Oggi theWise Magazine ha incontrato Jonathan Rizzo, autore della silloge Le scarpe del flâneur, pubblicato nel 2020 per Ensemble.
Caro Jonathan, la tua quarta pubblicazione, la silloge Le scarpe del flaneur, in tutti i suoi quarantadue pezzi tra italiano, francese e inglese, è prima di tutto un atto d’amore a Parigi, cui sono dedicate con amore sconfinato la maggior parte dei pezzi. Città-simbolo del flaneur, che la si conosce solo vagando tra vicoli e piazze. Si può parlare di poesia itinerante, di poesia come risposta, come fissazione dell’erranza esistenziale?
«Si può parlare di poesia come raison d’etre».
La poesia, la scrittura, così dissacrante e sbarazzina, celebrata in più loci quale senso unico e ultimo dell’esistenza, sembra non bastare.

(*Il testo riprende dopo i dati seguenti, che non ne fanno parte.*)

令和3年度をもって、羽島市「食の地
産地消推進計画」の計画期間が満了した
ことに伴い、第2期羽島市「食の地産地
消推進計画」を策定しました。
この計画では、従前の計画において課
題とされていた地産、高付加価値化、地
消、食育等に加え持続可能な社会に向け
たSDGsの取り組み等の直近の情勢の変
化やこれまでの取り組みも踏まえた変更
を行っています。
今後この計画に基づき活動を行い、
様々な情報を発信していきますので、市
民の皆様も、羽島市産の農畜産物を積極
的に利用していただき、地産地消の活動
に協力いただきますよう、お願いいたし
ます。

Sotto i versi sembra far capolino un senso di vuoto, di minaccia, di incapacità di godere fino in fondo della vita.
«Se bastassero le mie brutte poesie a riempire il vuoto, smetterei di scriverle. Non ve ne sarebbe bisogno».
La Parigi che racconti, notturna e sgraziata, in omaggio al Poeta cui ti specchi, ma anche, credo, alla tua quotidianità, non ha niente di monumentale o fastoso. È la città delle viuzze, dei vicoli, delle piazzette dove pascolano i dimenticati, gli scarti della società: mendicanti, artisti di strada, prostitute, perdigiorno. È qui che si nasconde l’anima mundi della città?

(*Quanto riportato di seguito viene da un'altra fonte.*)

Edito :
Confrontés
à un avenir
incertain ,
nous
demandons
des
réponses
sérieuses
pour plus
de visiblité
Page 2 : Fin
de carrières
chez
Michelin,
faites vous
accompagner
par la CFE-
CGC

«Parigi è una città che t’invita a passeggiarla. Ti seduce ed obbliga. Ne siamo tutti innamorati schiavi».
A livello retorico questa tensione verso il quotidiano è tradotta da una serie di paragoni dissacranti, di linguaggio colloquiale, quasi triviale, che descrivono icasticamente la realtà e creano subito un senso comico e di straniante ironia. Da dove viene questa scelta?
«È la realtà ad essere demenziale».
Vagando nella città, l’impressione è che il poeta viva una paralisi dell’azione, dello scatto attivo e cosciente, del dinamismo. Può solo camminare, e scrivere che cammina, perché ha trovato la sua dimensione nell’erranza contemplativa, nel vedere muoversi sullo schermo dei suoi occhi questo spettacolino di umanità che si arrabatta da vivere come può in un palcoscenico che sa di morte e predestinazione. “Io non oso tanto, sono ospite ingrato, ma osservo ammirato…” dici in uno delle tue poesie. L’unica reazione al senso di vuoto che può opporre il poeta, è la negazione dell’azione? La stasi del corpo?
«È un’analisi più che corretta in questa silloge da osservatore passeggiatore. Il poeta, come rinato a Parigi, reimpara le basi del vivere dell’agire: camminare, osservare, scrivere».
Oltre l’onnipresente Parigi, nella silloge fa capolino il mare di Nizza, che, seppur è piacevole da ammirare e navigare, evoca sempre il fantasma di una donna sfuggente, amata e perduta.
«La povera deturpata tomba di Matisse fa eco ad un mio passato fiorentino a cui pisciare sopra».
Per risarcirti dalla solitudine, ti accompagni con tutta una serie di geni della musica e della letteratura: Truman Capote, Tow Waits, Bob Dylan, Patti Smith. L’arte è il risarcimento per la miseria della vita?
«Sono amici che mi fanno compagnia mentre beve. Più che geni ed artisti, sono persone che non hanno paura di alzare la voce davanti all’abisso della società occidentale».